[EXCERPTED PASSAGE]:
* * * * * * * * *
Error handling¶
BlackBull installs a default handler for every HTTP error status
plus the Exception base class, so unhandled errors always produce
a response (no naked connection drops). You can override any of
them with @app.on_error(...).
Default behaviour¶
| Condition | Default response |
|---|---|
| Path not registered | 404 |
| Method not allowed | 405 + Allow header listing valid methods |
| Unhandled exception in handler | 500 |
The default handler adapts its body to the BLACKBULL_ENV
environment variable and the request's Accept header.
development (default)¶
# BLACKBULL_ENV=development (or unset — development is the default)
For 500 errors with an exception:
Accept: text/html(browser) → styled HTML page with the full Python traceback inline.- Everything else (curl, fetch, etc.) → text/plain with the status line, exception class, exception message, and full traceback.
Goal: when you hit an unexpected 500 in dev, the failure point is visible in the response body — you don't have to dig through the access log.
For 404 / 405 / other client-error statuses without an exception,
the body is just the status code + phrase (with the Allow header
on 405).
production¶
BLACKBULL_ENV=production python myapp.py
Terse output — status code + phrase only. Exception class and message are not leaked to the network. Browsers get a minimal HTML page; everything else gets text/plain.
This is the right posture for public endpoints: production users of your service shouldn't see Python internals when something fails. Log the exception server-side via your normal logging / observability pipeline.
* * * * * * * * *
[YOUR GOAL]: Write out the entire error-handling documentation word for word, from its first heading to its last sentence. The records that follow are separate material and have no connection to the error-handling documentation.

[ENTRIES SUPPLIED]:
* * * * * * * * *
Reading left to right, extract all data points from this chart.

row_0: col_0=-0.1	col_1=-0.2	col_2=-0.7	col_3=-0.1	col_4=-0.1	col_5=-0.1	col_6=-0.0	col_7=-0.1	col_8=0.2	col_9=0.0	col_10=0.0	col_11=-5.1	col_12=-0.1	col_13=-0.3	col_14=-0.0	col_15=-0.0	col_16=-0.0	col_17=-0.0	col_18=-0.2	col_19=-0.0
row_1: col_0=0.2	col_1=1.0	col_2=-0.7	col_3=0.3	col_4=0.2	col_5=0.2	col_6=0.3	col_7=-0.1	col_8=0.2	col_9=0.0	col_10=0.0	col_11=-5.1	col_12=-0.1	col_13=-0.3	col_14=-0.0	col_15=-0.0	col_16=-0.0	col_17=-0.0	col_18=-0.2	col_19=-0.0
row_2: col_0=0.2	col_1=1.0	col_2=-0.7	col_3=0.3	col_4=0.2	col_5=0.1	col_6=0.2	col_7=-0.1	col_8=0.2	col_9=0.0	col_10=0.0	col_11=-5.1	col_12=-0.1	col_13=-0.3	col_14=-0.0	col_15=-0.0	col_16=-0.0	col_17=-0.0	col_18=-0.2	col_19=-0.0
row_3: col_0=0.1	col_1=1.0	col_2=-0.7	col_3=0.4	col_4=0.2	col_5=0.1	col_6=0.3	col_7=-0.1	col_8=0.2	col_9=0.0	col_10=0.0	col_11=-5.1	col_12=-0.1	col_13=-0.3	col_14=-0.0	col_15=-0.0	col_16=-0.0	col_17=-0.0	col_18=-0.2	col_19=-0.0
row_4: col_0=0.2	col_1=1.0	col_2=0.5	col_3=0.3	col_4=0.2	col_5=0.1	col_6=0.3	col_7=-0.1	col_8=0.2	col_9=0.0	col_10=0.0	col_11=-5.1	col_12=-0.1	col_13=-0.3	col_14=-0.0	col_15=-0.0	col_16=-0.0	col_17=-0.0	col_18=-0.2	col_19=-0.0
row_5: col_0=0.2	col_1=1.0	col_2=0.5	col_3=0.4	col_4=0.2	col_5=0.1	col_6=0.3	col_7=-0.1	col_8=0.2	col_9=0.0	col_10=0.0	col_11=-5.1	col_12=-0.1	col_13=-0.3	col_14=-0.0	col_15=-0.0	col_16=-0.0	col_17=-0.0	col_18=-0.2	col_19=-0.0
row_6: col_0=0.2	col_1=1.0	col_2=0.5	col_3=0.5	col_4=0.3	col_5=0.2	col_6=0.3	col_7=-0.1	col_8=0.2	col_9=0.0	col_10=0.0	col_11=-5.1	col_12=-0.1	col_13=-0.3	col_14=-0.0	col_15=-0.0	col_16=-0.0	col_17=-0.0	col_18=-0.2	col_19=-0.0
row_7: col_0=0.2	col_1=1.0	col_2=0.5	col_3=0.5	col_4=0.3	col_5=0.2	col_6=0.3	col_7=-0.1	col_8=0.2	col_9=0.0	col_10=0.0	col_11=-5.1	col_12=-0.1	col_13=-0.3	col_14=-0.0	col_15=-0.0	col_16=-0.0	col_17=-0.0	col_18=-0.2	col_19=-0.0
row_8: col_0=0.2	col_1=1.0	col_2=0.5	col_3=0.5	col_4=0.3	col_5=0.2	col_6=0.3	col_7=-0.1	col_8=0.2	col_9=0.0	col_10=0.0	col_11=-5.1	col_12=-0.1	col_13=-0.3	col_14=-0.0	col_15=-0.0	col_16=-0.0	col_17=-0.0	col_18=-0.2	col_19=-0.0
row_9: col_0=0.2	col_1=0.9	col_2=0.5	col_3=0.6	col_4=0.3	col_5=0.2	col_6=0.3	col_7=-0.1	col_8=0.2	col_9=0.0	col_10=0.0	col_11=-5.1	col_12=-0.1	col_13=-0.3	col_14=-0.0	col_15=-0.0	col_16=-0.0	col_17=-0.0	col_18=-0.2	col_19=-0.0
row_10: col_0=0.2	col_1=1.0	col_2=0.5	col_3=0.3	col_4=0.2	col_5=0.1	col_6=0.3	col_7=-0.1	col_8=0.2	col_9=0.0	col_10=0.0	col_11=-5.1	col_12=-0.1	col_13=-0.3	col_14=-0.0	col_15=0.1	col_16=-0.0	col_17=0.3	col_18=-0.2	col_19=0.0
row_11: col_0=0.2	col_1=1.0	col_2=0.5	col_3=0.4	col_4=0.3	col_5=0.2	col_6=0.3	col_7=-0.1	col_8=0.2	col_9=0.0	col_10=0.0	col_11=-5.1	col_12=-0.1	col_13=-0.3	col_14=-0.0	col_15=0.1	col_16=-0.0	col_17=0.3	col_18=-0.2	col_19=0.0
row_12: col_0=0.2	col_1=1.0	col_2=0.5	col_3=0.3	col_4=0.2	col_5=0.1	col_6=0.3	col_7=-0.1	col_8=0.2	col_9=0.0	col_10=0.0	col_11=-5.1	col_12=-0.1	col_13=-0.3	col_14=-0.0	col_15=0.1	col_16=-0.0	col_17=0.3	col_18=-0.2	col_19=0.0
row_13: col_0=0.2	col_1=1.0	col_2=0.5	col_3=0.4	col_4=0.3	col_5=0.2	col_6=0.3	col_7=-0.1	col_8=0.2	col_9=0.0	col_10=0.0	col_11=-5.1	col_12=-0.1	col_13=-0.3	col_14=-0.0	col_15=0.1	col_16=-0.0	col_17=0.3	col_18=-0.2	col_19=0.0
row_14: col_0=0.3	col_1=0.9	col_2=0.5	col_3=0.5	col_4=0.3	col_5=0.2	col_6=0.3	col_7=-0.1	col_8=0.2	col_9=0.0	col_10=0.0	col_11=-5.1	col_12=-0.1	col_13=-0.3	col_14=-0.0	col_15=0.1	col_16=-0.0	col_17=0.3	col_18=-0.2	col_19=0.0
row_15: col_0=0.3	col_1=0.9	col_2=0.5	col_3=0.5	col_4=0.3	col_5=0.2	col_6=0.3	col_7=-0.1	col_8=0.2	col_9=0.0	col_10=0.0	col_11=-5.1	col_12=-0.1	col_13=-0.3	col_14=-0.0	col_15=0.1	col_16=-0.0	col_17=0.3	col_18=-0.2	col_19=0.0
* * * * * * * * *
[RESPONSE]:
Error handling¶
BlackBull installs a default handler for every HTTP error status
plus the Exception base class, so unhandled errors always produce
a response (no naked connection drops). You can override any of
them with @app.on_error(...).
Default behaviour¶
| Condition | Default response |
|---|---|
| Path not registered | 404 |
| Method not allowed | 405 + Allow header listing valid methods |
| Unhandled exception in handler | 500 |
The default handler adapts its body to the BLACKBULL_ENV
environment variable and the request's Accept header.
development (default)¶
# BLACKBULL_ENV=development (or unset — development is the default)
For 500 errors with an exception:
Accept: text/html(browser) → styled HTML page with the full Python traceback inline.- Everything else (curl, fetch, etc.) → text/plain with the status line, exception class, exception message, and full traceback.
Goal: when you hit an unexpected 500 in dev, the failure point is visible in the response body — you don't have to dig through the access log.
For 404 / 405 / other client-error statuses without an exception,
the body is just the status code + phrase (with the Allow header
on 405).
production¶
BLACKBULL_ENV=production python myapp.py
Terse output — status code + phrase only. Exception class and message are not leaked to the network. Browsers get a minimal HTML page; everything else gets text/plain.
This is the right posture for public endpoints: production users of your service shouldn't see Python internals when something fails. Log the exception server-side via your normal logging / observability pipeline.